RECORDS FOR THE EXERCISE:

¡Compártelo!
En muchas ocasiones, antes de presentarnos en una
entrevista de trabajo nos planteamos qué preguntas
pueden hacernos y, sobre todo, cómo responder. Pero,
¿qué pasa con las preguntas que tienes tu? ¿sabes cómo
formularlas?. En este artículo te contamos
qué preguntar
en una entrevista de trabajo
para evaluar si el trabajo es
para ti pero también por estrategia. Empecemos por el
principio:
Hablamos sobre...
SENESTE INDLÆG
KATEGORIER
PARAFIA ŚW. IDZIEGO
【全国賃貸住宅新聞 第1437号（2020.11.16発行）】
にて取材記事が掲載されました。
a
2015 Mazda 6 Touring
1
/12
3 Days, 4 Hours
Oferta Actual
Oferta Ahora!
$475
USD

==

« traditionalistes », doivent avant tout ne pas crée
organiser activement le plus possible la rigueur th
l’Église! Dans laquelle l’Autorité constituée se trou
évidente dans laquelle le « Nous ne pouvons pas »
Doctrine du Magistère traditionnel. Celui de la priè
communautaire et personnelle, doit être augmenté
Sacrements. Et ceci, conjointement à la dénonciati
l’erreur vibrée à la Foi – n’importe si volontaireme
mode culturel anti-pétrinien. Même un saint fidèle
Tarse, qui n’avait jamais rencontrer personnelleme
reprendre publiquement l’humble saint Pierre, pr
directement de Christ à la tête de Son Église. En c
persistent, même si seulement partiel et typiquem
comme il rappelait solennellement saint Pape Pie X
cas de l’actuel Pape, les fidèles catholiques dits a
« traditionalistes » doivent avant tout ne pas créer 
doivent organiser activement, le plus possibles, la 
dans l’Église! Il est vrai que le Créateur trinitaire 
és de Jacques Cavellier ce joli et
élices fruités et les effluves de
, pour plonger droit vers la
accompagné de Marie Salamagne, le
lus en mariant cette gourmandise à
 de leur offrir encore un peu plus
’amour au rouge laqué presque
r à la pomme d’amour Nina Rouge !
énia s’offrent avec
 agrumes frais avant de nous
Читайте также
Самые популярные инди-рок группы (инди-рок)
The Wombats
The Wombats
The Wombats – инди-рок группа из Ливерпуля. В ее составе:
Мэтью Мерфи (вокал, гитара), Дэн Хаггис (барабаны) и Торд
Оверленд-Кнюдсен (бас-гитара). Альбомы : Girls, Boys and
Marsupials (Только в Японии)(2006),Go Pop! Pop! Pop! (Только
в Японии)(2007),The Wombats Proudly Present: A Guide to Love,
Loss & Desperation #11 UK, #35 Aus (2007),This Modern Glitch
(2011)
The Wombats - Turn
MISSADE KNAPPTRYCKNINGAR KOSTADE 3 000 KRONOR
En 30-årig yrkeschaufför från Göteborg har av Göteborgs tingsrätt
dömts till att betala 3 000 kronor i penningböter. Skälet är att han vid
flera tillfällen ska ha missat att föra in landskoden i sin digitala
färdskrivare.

TASK TO COMPLETE:
Extract each line of the records above that contains the word "sobre". The match is case-sensitive.

ANSWER BOX:
pueden hacernos y, sobre todo, cómo responder. Pero,
Hablamos sobre...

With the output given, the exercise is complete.